Short exercise a
Which creator does the Celeste review say made the game?

Extract
There’s something indescribably alluring about a good challenge. Little wonder that real climbers are constantly looking for the next big mountain, the next chance to push themselves further, and harder than before.
While you may not break a sweat tackling it, Celeste is certainly aware of our need for a mountain to climb. The latest quick-fire platformer from Towerfall: Ascension creator Matt Makes Games is all about the climb; the urge to go further, faster than before. Aside from that (and perhaps in connection with it,), it’s also about looking inside yourself for the resolve to go on, and sometimes…being afraid of what you find there.
Meet the Hikers
From the very beginning, Celeste does a fantastic job of setting a tone that drives the entirety of the game. Beginning with a minimalistic scene of driving snowfall, accompanied by the sound of a car pulling up and someone getting out, introduces us both to Madeleine’s impromptu decision to climb and to the isolation of the mountain itself.

Short exercise b
From the botanical collection records, retype the lines starting at the one containing "genus: Rauvolfia" and ending at the one containing "collectors: M. Greve", including both of those lines.

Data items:
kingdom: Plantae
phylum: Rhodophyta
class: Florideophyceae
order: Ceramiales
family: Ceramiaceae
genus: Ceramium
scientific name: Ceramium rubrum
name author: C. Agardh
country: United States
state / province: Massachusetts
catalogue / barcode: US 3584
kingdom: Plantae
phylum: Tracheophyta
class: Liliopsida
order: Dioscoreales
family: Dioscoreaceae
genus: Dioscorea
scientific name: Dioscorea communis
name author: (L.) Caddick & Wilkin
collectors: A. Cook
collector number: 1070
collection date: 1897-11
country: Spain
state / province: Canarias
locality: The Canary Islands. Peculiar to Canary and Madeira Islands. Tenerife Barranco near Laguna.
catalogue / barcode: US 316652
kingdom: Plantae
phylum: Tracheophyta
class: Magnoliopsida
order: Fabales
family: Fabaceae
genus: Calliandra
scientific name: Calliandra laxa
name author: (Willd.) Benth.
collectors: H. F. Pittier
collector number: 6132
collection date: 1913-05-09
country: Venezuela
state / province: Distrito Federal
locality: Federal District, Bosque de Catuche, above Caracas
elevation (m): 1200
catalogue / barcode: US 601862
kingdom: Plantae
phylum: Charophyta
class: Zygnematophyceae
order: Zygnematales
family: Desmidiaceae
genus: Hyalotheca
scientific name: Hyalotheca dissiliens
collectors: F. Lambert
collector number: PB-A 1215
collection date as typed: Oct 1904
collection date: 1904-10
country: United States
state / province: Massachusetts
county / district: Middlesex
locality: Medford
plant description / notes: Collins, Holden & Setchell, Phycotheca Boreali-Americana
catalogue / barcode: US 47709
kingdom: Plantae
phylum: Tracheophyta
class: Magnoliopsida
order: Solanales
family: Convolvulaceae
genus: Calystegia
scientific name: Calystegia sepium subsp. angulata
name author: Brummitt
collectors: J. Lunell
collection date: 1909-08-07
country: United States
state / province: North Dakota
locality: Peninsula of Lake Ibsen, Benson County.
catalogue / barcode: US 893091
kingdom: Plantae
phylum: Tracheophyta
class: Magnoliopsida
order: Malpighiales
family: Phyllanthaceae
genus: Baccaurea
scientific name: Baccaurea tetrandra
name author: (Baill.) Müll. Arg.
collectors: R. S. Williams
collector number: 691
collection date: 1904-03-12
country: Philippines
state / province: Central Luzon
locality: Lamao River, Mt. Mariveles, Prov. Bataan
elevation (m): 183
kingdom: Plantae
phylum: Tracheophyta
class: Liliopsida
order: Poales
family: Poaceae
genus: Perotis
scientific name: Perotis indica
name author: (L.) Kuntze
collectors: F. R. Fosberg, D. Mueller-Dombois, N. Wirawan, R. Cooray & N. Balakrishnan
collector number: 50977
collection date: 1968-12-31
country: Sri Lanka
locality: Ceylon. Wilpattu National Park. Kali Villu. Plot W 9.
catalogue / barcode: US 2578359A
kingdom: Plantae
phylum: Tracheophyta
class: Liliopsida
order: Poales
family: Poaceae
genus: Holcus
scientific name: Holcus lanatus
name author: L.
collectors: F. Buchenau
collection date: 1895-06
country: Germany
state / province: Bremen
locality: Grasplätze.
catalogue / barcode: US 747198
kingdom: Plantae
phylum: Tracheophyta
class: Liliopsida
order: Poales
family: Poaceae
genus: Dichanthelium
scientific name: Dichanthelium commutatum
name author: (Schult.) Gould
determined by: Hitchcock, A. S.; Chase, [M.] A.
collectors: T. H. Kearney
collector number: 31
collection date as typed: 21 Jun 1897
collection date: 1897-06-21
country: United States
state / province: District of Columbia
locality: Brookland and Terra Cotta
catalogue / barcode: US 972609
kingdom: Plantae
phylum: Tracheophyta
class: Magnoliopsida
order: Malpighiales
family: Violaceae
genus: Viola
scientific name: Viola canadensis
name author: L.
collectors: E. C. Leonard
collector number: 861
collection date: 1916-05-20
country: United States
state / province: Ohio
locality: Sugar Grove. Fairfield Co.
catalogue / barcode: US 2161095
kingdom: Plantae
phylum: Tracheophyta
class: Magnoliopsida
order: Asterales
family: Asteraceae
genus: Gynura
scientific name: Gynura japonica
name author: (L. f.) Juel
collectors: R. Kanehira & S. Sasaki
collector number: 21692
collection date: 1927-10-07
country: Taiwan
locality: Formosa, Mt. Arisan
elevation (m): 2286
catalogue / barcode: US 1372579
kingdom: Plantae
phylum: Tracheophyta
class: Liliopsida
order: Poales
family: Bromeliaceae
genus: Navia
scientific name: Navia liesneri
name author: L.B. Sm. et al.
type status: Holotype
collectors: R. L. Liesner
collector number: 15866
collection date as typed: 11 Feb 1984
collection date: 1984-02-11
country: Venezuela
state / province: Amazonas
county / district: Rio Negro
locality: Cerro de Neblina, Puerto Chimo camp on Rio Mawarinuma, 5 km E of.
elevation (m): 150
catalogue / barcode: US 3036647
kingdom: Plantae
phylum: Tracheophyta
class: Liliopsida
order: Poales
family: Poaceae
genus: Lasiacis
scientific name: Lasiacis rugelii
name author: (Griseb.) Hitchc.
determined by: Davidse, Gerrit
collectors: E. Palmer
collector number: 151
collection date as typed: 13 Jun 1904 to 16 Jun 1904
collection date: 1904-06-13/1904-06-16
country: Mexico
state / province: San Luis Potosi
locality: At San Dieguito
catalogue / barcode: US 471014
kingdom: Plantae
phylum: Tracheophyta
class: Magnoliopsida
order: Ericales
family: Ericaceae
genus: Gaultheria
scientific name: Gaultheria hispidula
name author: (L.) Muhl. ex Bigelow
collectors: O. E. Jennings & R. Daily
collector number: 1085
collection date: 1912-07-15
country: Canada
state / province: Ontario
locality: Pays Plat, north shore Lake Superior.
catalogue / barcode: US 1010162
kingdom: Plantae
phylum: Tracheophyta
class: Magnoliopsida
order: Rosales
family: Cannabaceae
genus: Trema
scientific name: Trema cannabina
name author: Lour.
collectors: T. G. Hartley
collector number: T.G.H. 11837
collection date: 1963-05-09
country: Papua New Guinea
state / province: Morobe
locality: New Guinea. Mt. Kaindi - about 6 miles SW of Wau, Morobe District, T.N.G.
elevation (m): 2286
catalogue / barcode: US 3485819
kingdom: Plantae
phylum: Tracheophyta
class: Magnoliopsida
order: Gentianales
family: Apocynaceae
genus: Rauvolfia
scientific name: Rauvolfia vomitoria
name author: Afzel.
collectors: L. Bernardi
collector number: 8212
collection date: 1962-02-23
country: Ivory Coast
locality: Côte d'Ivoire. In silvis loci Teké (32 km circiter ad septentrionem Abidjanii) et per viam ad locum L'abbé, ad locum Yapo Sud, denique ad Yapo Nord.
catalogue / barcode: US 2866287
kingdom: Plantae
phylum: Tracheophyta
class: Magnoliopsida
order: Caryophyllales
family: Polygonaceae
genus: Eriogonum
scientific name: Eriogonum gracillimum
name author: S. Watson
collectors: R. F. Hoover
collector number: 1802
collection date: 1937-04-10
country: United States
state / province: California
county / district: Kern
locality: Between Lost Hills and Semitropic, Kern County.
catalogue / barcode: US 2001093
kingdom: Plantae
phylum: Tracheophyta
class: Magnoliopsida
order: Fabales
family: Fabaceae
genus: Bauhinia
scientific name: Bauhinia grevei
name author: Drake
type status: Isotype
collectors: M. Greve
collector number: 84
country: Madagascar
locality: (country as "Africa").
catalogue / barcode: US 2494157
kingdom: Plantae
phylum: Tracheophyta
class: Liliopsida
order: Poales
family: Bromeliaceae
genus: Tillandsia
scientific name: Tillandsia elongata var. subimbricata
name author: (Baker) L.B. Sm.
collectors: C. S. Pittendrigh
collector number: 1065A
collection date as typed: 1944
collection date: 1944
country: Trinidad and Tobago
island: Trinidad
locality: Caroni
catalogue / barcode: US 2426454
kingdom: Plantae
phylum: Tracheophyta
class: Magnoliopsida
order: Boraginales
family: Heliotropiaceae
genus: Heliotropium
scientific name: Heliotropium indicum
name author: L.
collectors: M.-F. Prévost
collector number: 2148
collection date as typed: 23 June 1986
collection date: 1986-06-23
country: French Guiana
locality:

Complete response a
Matt Makes Games, the creator of Towerfall: Ascension.

Complete response b
genus: Rauvolfia
scientific name: Rauvolfia vomitoria
name author: Afzel.
collectors: L. Bernardi
collector number: 8212
collection date: 1962-02-23
country: Ivory Coast
locality: Côte d'Ivoire. In silvis loci Teké (32 km circiter ad septentrionem Abidjanii) et per viam ad locum L'abbé, ad locum Yapo Sud, denique ad Yapo Nord.
catalogue / barcode: US 2866287
kingdom: Plantae
phylum: Tracheophyta
class: Magnoliopsida
order: Caryophyllales
family: Polygonaceae
genus: Eriogonum
scientific name: Eriogonum gracillimum
name author: S. Watson
collectors: R. F. Hoover
collector number: 1802
collection date: 1937-04-10
country: United States
state / province: California
county / district: Kern
locality: Between Lost Hills and Semitropic, Kern County.
catalogue / barcode: US 2001093
kingdom: Plantae
phylum: Tracheophyta
class: Magnoliopsida
order: Fabales
family: Fabaceae
genus: Bauhinia
scientific name: Bauhinia grevei
name author: Drake
type status: Isotype
collectors: M. Greve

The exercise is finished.